**ENTRIES SUPPLIED**
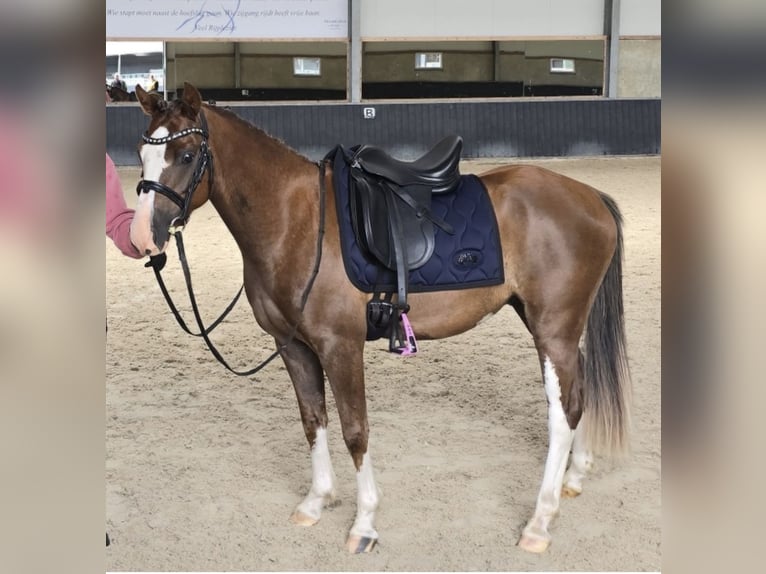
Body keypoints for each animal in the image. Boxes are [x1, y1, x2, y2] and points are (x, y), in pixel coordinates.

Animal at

...

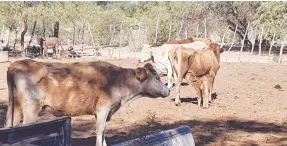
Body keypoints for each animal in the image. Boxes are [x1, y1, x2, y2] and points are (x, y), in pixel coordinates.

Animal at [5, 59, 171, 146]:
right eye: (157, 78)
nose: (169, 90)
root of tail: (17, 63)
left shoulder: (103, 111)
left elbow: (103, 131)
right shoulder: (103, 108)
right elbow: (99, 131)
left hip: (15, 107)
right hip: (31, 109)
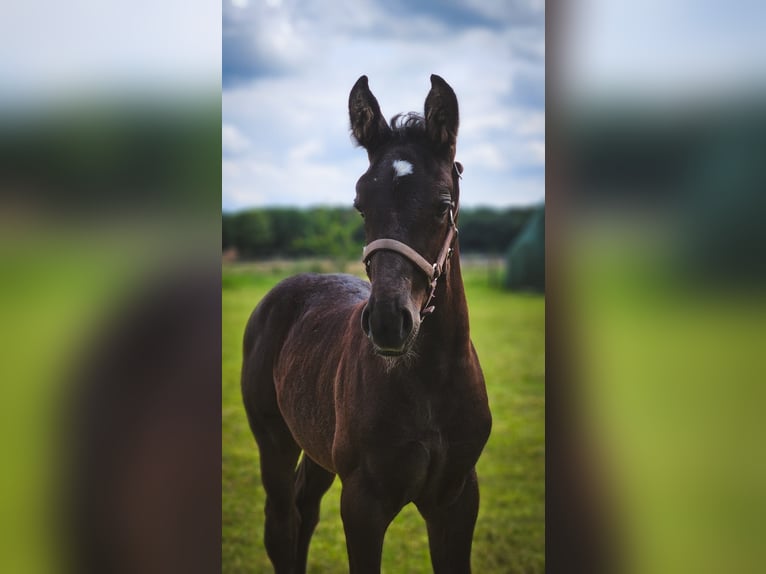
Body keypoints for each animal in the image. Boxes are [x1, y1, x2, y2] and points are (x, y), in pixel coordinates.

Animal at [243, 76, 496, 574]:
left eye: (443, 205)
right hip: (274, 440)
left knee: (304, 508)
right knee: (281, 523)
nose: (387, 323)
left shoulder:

**THE TASK**
When a line of the entries contains the word "shoulder", it counts toward the total; reply with that total alone.

**TASK RESPONSE**
3